FWIW what i'm doing here is actually apparently already suggested in a FIXME:

bool CallAnalyzer::visitUnreachableInst(UnreachableInst &I) {
  // FIXME: It might be reasonably to discount the cost of instructions leading
  // to unreachable as they have the lowest possible impact on both runtime and
  // code size.
  return true; // No actual code is needed for unreachable.
}

from rL197215 @ https://github.com/llvm/llvm-project/blob/269b335bd7332cd0d13451260d408dc9fcbcb5b1/llvm/lib/Analysis/InlineCost.cpp#L2066-L2071

Do we know why the destructor call is determined to be cold in the first place? Is there something can be done to improve static branch prediction?

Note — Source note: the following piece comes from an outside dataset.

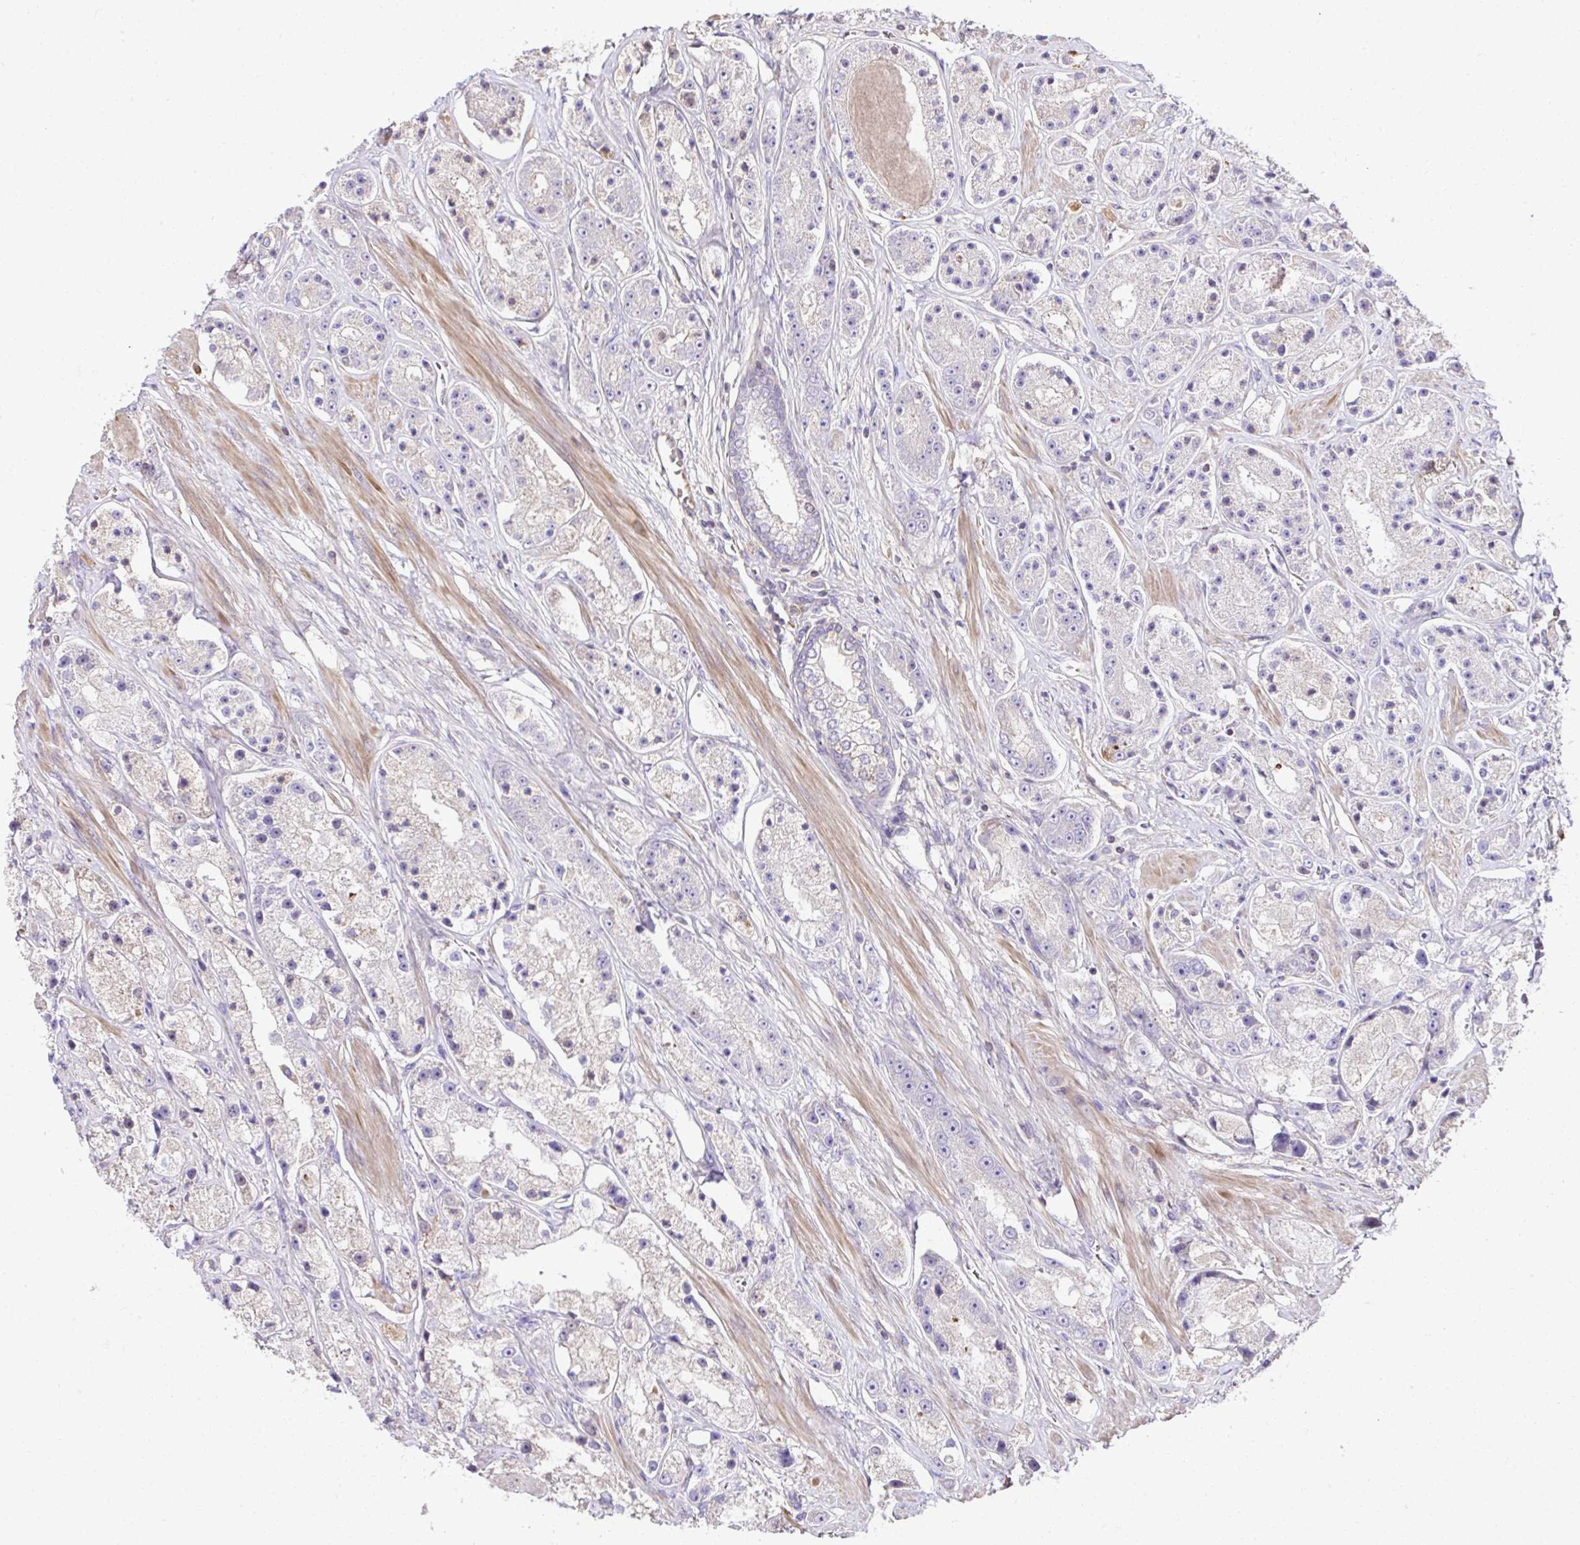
{"staining": {"intensity": "negative", "quantity": "none", "location": "none"}, "tissue": "prostate cancer", "cell_type": "Tumor cells", "image_type": "cancer", "snomed": [{"axis": "morphology", "description": "Adenocarcinoma, High grade"}, {"axis": "topography", "description": "Prostate"}], "caption": "IHC image of human prostate adenocarcinoma (high-grade) stained for a protein (brown), which exhibits no staining in tumor cells.", "gene": "CCDC85C", "patient": {"sex": "male", "age": 67}}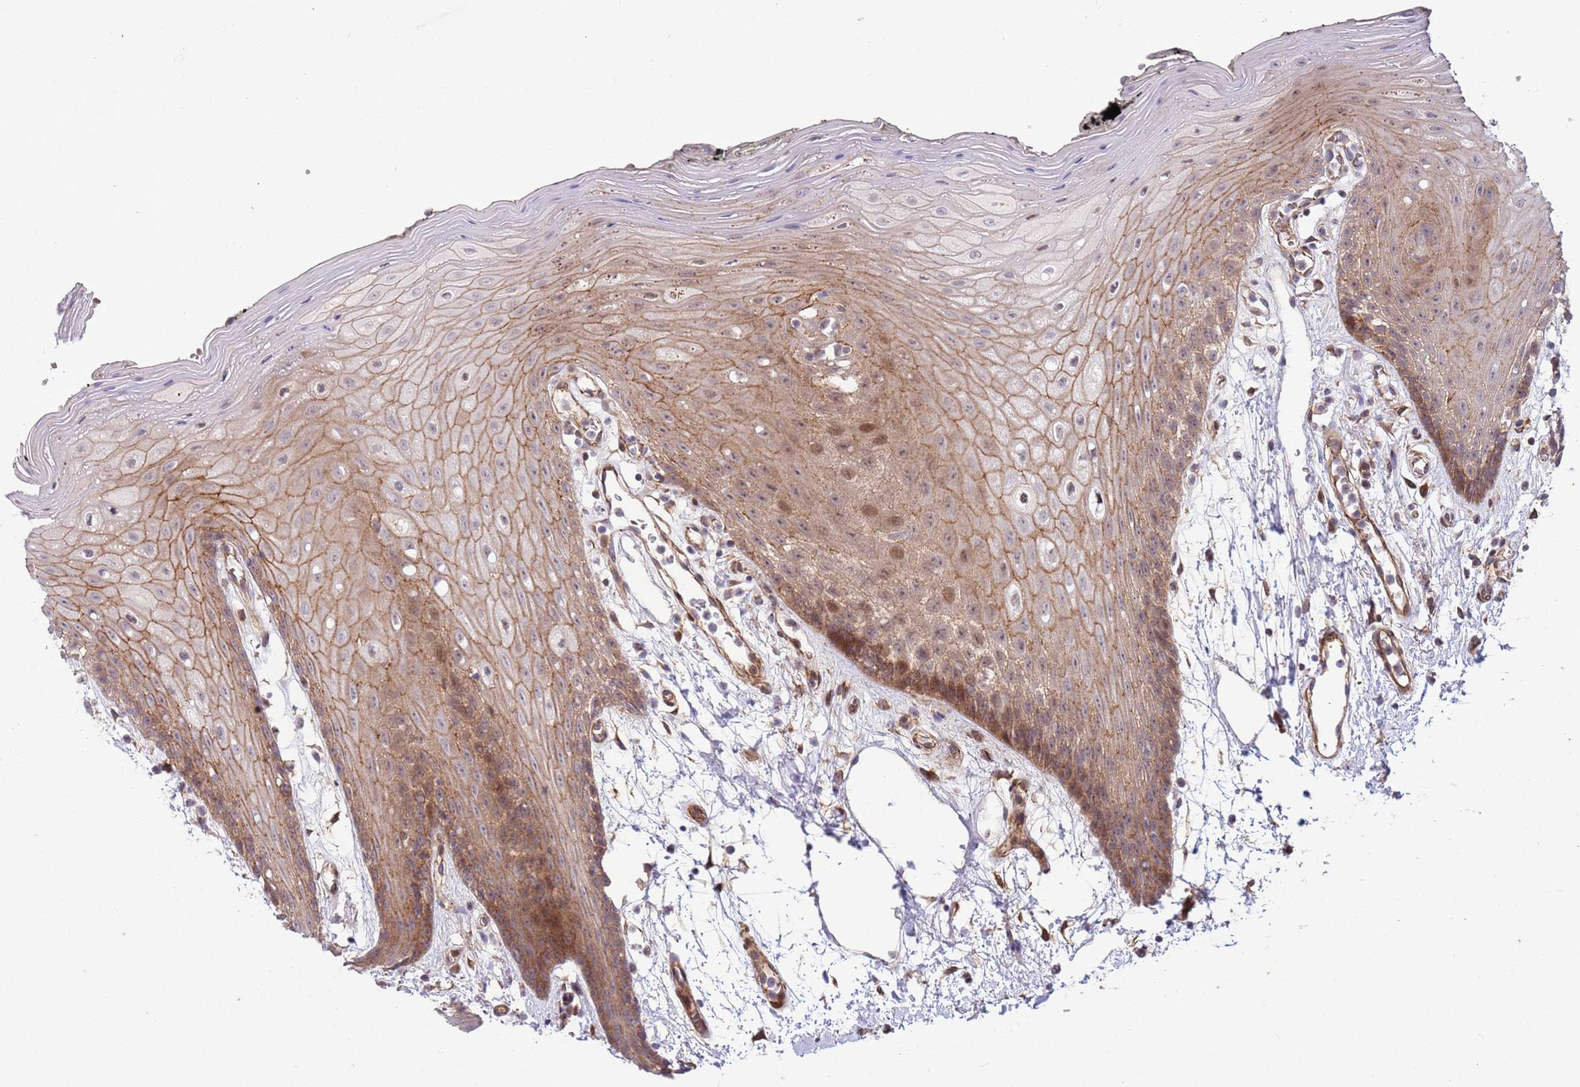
{"staining": {"intensity": "moderate", "quantity": "25%-75%", "location": "cytoplasmic/membranous,nuclear"}, "tissue": "oral mucosa", "cell_type": "Squamous epithelial cells", "image_type": "normal", "snomed": [{"axis": "morphology", "description": "Normal tissue, NOS"}, {"axis": "topography", "description": "Oral tissue"}, {"axis": "topography", "description": "Tounge, NOS"}], "caption": "High-power microscopy captured an IHC photomicrograph of unremarkable oral mucosa, revealing moderate cytoplasmic/membranous,nuclear staining in approximately 25%-75% of squamous epithelial cells. The staining was performed using DAB (3,3'-diaminobenzidine) to visualize the protein expression in brown, while the nuclei were stained in blue with hematoxylin (Magnification: 20x).", "gene": "ITGB6", "patient": {"sex": "female", "age": 59}}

I believe this patch itself will likely help improve performance of programs with EH (without PGO) at the cost of increased code size in general.

Do we know why the destructor call is determined to be cold in the first place? Is there something can be done to improve static branch prediction?

I've posted full unoptimized repro IR at https://bugs.llvm.org/show_bug.cgi?id=50099
I believe that determination is correct. Said destructor call is only reachable through landingpads,
which are obviously modelled as being quite cold.

I believe this patch itself will likely help improve performance of programs with EH (without PGO) at the cost of increased code size in general.

That's the idea, yes. I see two alternatives: just bump the threshold (D101229),
or give bonus per each alloca (that is suspected as SROA'ble) that is passed as an argument into the callee function.
There is a problem with the latter approach - such cold callsites currently disable *all* bonuses

If there are other alternatives i'd love to hear about them.